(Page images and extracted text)
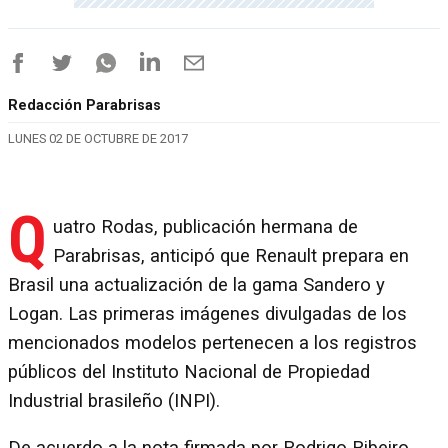
Redacción Parabrisas
LUNES 02 DE OCTUBRE DE 2017
Q
uatro Rodas, publicación hermana de
Parabrisas, anticipó que Renault prepara en
Brasil una actualización de la gama Sandero y
Logan. Las primeras imágenes divulgadas de los
mencionados modelos pertenecen a los registros
públicos del Instituto Nacional de Propiedad
Industrial brasileño (INPI).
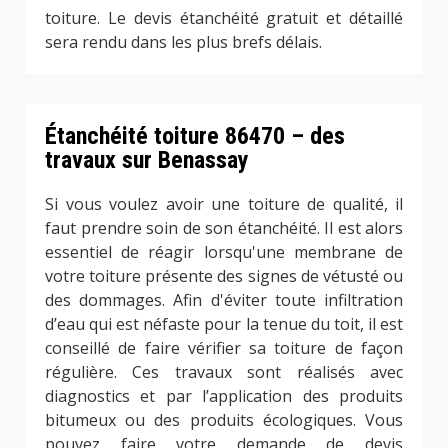
toiture. Le devis étanchéité gratuit et détaillé
sera rendu dans les plus brefs délais.
Étanchéité toiture 86470 – des
travaux sur Benassay
Si vous voulez avoir une toiture de qualité, il
faut prendre soin de son étanchéité. Il est alors
essentiel de réagir lorsqu'une membrane de
votre toiture présente des signes de vétusté ou
des dommages. Afin d'éviter toute infiltration
d’eau qui est néfaste pour la tenue du toit, il est
conseillé de faire vérifier sa toiture de façon
régulière. Ces travaux sont réalisés avec
diagnostics et par l’application des produits
bitumeux ou des produits écologiques. Vous
pouvez faire votre demande de devis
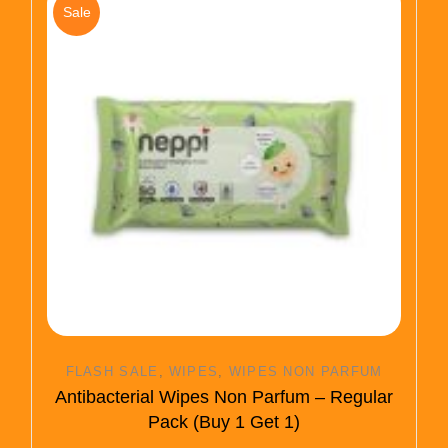
Sale
FLASH SALE
WIPES
WIPES NON PARFUM
Antibacterial Wipes Non Parfum – Regular
Pack (Buy 1 Get 1)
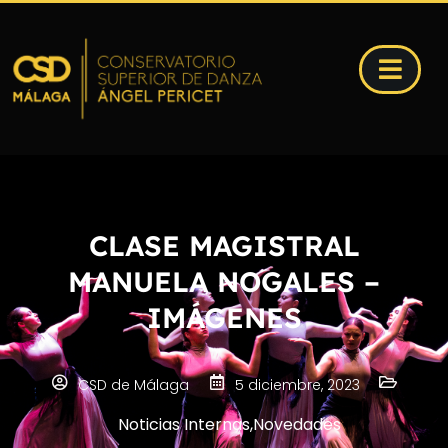
CLASE MAGISTRAL
MANUELA NOGALES –
IMÁGENES
CSD de Málaga
5 diciembre, 2023
Noticias Internas
,
Novedades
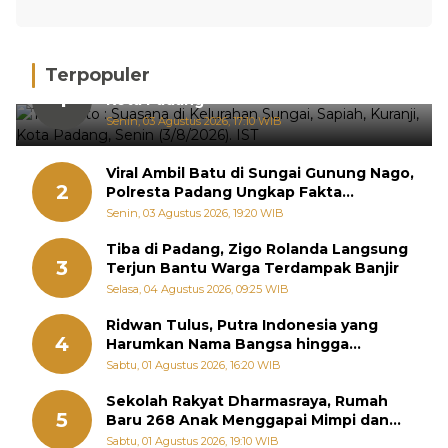
Terpopuler
Hujan Deras, 15 Titik Banjir Terdeteksi di
1
Kota Padang
Senin, 03 Agustus 2026, 17:10 WIB
Viral Ambil Batu di Sungai Gunung Nago,
2
Polresta Padang Ungkap Fakta
Sebenarnya
Senin, 03 Agustus 2026, 19:20 WIB
Tiba di Padang, Zigo Rolanda Langsung
3
Terjun Bantu Warga Terdampak Banjir
Selasa, 04 Agustus 2026, 09:25 WIB
Ridwan Tulus, Putra Indonesia yang
4
Harumkan Nama Bangsa hingga
Diabadikan dalam Buku Jepang
Sabtu, 01 Agustus 2026, 16:20 WIB
Sekolah Rakyat Dharmasraya, Rumah
5
Baru 268 Anak Menggapai Mimpi dan
Memutus Rantai Kemiskinan
Sabtu, 01 Agustus 2026, 19:10 WIB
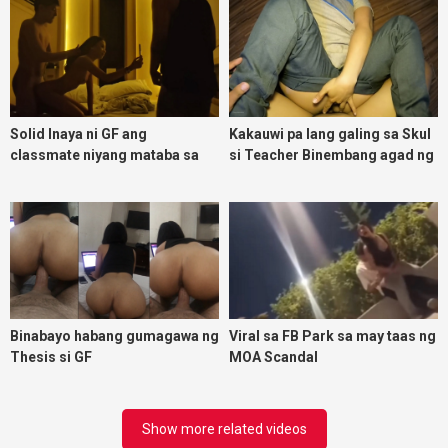
Solid Inaya ni GF ang
Kakauwi pa lang galing sa Skul
classmate niyang mataba sa
si Teacher Binembang agad ng
threesome kink namin
Jowang Tambay
Binabayo habang gumagawa ng
Viral sa FB Park sa may taas ng
Thesis si GF
MOA Scandal
Show more related videos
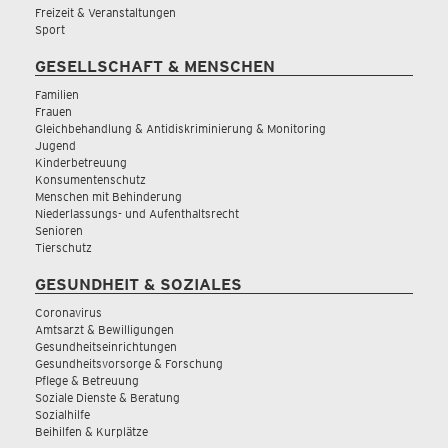
Freizeit & Veranstaltungen
Sport
GESELLSCHAFT & MENSCHEN
Familien
Frauen
Gleichbehandlung & Antidiskriminierung & Monitoring
Jugend
Kinderbetreuung
Konsumentenschutz
Menschen mit Behinderung
Niederlassungs- und Aufenthaltsrecht
Senioren
Tierschutz
GESUNDHEIT & SOZIALES
Coronavirus
Amtsarzt & Bewilligungen
Gesundheitseinrichtungen
Gesundheitsvorsorge & Forschung
Pflege & Betreuung
Soziale Dienste & Beratung
Sozialhilfe
Beihilfen & Kurplätze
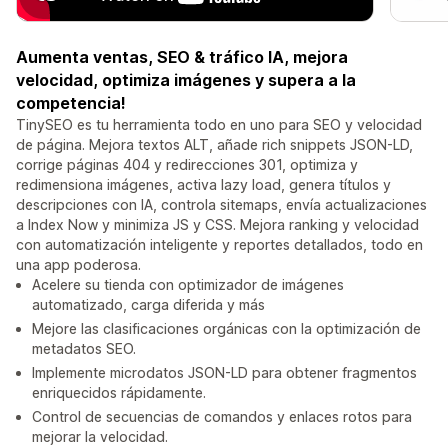
Aumenta ventas, SEO & tráfico IA, mejora
velocidad, optimiza imágenes y supera a la
competencia!
TinySEO es tu herramienta todo en uno para SEO y velocidad
de página. Mejora textos ALT, añade rich snippets JSON-LD,
corrige páginas 404 y redirecciones 301, optimiza y
redimensiona imágenes, activa lazy load, genera títulos y
descripciones con IA, controla sitemaps, envía actualizaciones
a Index Now y minimiza JS y CSS. Mejora ranking y velocidad
con automatización inteligente y reportes detallados, todo en
una app poderosa.
Acelere su tienda con optimizador de imágenes
automatizado, carga diferida y más
Mejore las clasificaciones orgánicas con la optimización de
metadatos SEO.
Implemente microdatos JSON-LD para obtener fragmentos
enriquecidos rápidamente.
Control de secuencias de comandos y enlaces rotos para
mejorar la velocidad.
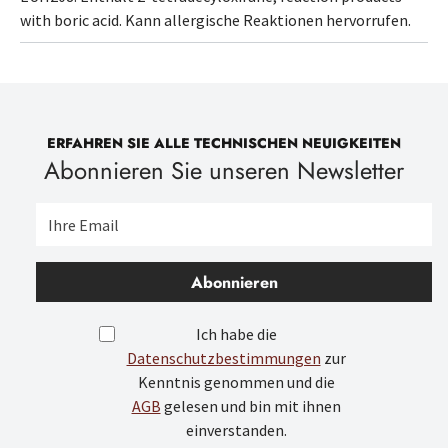
with boric acid
. Kann allergische Reaktionen hervorrufen.
ERFAHREN SIE ALLE TECHNISCHEN NEUIGKEITEN
Abonnieren Sie unseren Newsletter
Abonnieren
Ich habe die
Datenschutzbestimmungen
zur
Kenntnis genommen und die
AGB
gelesen und bin mit ihnen
einverstanden.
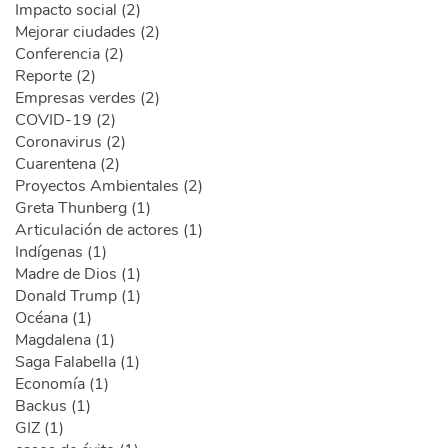
Impacto social (2)
Mejorar ciudades (2)
Conferencia (2)
Reporte (2)
Empresas verdes (2)
COVID-19 (2)
Coronavirus (2)
Cuarentena (2)
Proyectos Ambientales (2)
Greta Thunberg (1)
Articulación de actores (1)
Indígenas (1)
Madre de Dios (1)
Donald Trump (1)
Océana (1)
Magdalena (1)
Saga Falabella (1)
Economía (1)
Backus (1)
GIZ (1)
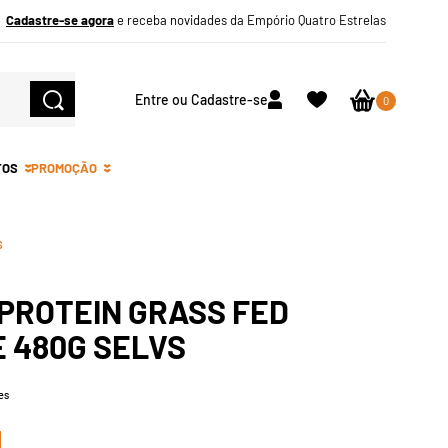
Cadastre-se agora
e receba novidades da Empório Quatro Estrelas
Entre ou Cadastre-se
0
TOS
PROMOÇÃO
s
PROTEIN GRASS FED
 480G SELVS
es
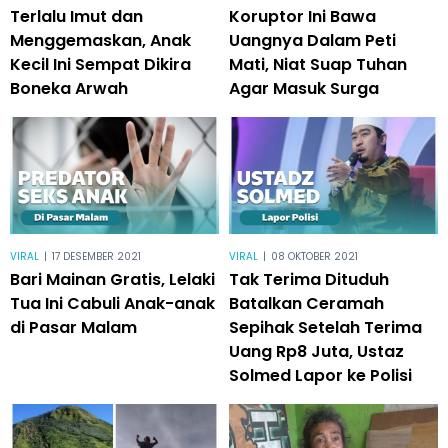
Terlalu Imut dan
Koruptor Ini Bawa
Menggemaskan, Anak
Uangnya Dalam Peti
Kecil Ini Sempat Dikira
Mati, Niat Suap Tuhan
Boneka Arwah
Agar Masuk Surga
VIRAL
|
17 DESEMBER 2021
VIRAL
|
08 OKTOBER 2021
Bari Mainan Gratis, Lelaki
Tak Terima Dituduh
Tua Ini Cabuli Anak-anak
Batalkan Ceramah
di Pasar Malam
Sepihak Setelah Terima
Uang Rp8 Juta, Ustaz
Solmed Lapor ke Polisi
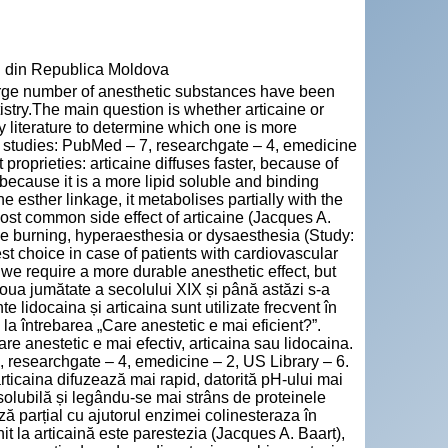
" din Republica Moldova
large number of anesthetic substances have been
istry.The main question is whether articaine or
ty literature to determine which one is more
l studies: PubMed – 7, researchgate – 4, emedicine
 proprieties: articaine diffuses faster, because of
, because it is a more lipid soluble and binding
e esther linkage, it metabolises partially with the
ost common side effect of articaine (Jacques A.
ke burning, hyperaesthesia or dysaesthesia (Study:
st choice in case of patients with cardiovascular
 we require a more durable anesthetic effect, but
oua jumătate a secolului XIX și până astăzi s-a
lidocaina și articaina sunt utilizate frecvent în
a întrebarea „Care anestetic e mai eficient?”.
care anestetic e mai efectiv, articaina sau lidocaina.
7, researchgate – 4, emedicine – 2, US Library – 6.
articaina difuzează mai rapid, datorită pH-ului mai
osolubilă și legându-se mai strâns de proteinele
 parțial cu ajutorul enzimei colinesteraza în
nit la articaină este parestezia (Jacques A. Baart),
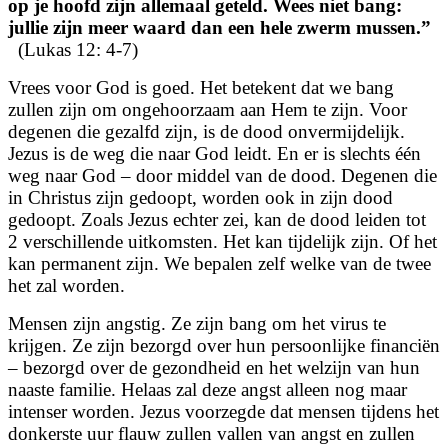
op je hoofd zijn allemaal geteld. Wees niet bang:
jullie zijn meer waard dan een hele zwerm mussen.”
(Lukas 12: 4-7)
Vrees voor God is goed. Het betekent dat we bang
zullen zijn om ongehoorzaam aan Hem te zijn. Voor
degenen die gezalfd zijn, is de dood onvermijdelijk.
Jezus is de weg die naar God leidt. En er is slechts één
weg naar God – door middel van de dood. Degenen die
in Christus zijn gedoopt, worden ook in zijn dood
gedoopt. Zoals Jezus echter zei, kan de dood leiden tot
2 verschillende uitkomsten. Het kan tijdelijk zijn. Of het
kan permanent zijn. We bepalen zelf welke van de twee
het zal worden.
Mensen zijn angstig. Ze zijn bang om het virus te
krijgen. Ze zijn bezorgd over hun persoonlijke financiën
– bezorgd over de gezondheid en het welzijn van hun
naaste familie. Helaas zal deze angst alleen nog maar
intenser worden. Jezus voorzegde dat mensen tijdens het
donkerste uur flauw zullen vallen van angst en zullen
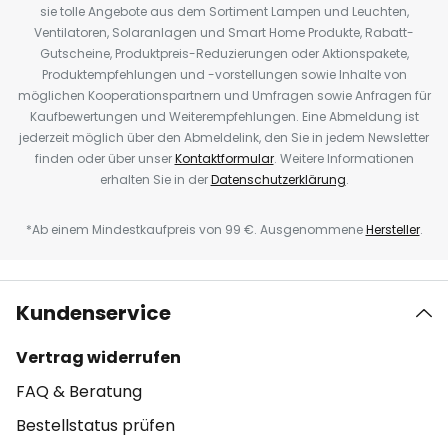
sie tolle Angebote aus dem Sortiment Lampen und Leuchten,
Ventilatoren, Solaranlagen und Smart Home Produkte, Rabatt-
Gutscheine, Produktpreis-Reduzierungen oder Aktionspakete,
Produktempfehlungen und -vorstellungen sowie Inhalte von
möglichen Kooperationspartnern und Umfragen sowie Anfragen für
Kaufbewertungen und Weiterempfehlungen. Eine Abmeldung ist
jederzeit möglich über den Abmeldelink, den Sie in jedem Newsletter
finden oder über unser
Kontaktformular
. Weitere Informationen
erhalten Sie in der
Datenschutzerklärung
.
*Ab einem Mindestkaufpreis von 99 €. Ausgenommene
Hersteller
.
Kundenservice
Vertrag widerrufen
FAQ & Beratung
Bestellstatus prüfen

What to work on
The exact lines from the beginning of the data through the one that contains "Kakauwi pa lang galing sa Skul" must be given again, both ends included, and pictures must be left out.

Response to the task
Redacción Parabrisas
LUNES 02 DE OCTUBRE DE 2017
Q
uatro Rodas, publicación hermana de
Parabrisas, anticipó que Renault prepara en
Brasil una actualización de la gama Sandero y
Logan. Las primeras imágenes divulgadas de los
mencionados modelos pertenecen a los registros
públicos del Instituto Nacional de Propiedad
Industrial brasileño (INPI).
toiture. Le devis étanchéité gratuit et détaillé
sera rendu dans les plus brefs délais.
Étanchéité toiture 86470 – des
travaux sur Benassay
Si vous voulez avoir une toiture de qualité, il
faut prendre soin de son étanchéité. Il est alors
essentiel de réagir lorsqu'une membrane de
votre toiture présente des signes de vétusté ou
des dommages. Afin d'éviter toute infiltration
d’eau qui est néfaste pour la tenue du toit, il est
conseillé de faire vérifier sa toiture de façon
régulière. Ces travaux sont réalisés avec
diagnostics et par l’application des produits
bitumeux ou des produits écologiques. Vous
pouvez faire votre demande de devis
Sale
FLASH SALE
WIPES
WIPES NON PARFUM
Antibacterial Wipes Non Parfum – Regular
Pack (Buy 1 Get 1)
CLASE MAGISTRAL
MANUELA NOGALES –
IMÁGENES
CSD de Málaga
5 diciembre, 2023
Noticias Internas
,
Novedades
Terpopuler
Hujan Deras, 15 Titik Banjir Terdeteksi di
1
Kota Padang
Senin, 03 Agustus 2026, 17:10 WIB
Viral Ambil Batu di Sungai Gunung Nago,
2
Polresta Padang Ungkap Fakta
Sebenarnya
Senin, 03 Agustus 2026, 19:20 WIB
Tiba di Padang, Zigo Rolanda Langsung
3
Terjun Bantu Warga Terdampak Banjir
Selasa, 04 Agustus 2026, 09:25 WIB
Ridwan Tulus, Putra Indonesia yang
4
Harumkan Nama Bangsa hingga
Diabadikan dalam Buku Jepang
Sabtu, 01 Agustus 2026, 16:20 WIB
Sekolah Rakyat Dharmasraya, Rumah
5
Baru 268 Anak Menggapai Mimpi dan
Memutus Rantai Kemiskinan
Sabtu, 01 Agustus 2026, 19:10 WIB
Solid Inaya ni GF ang
Kakauwi pa lang galing sa Skul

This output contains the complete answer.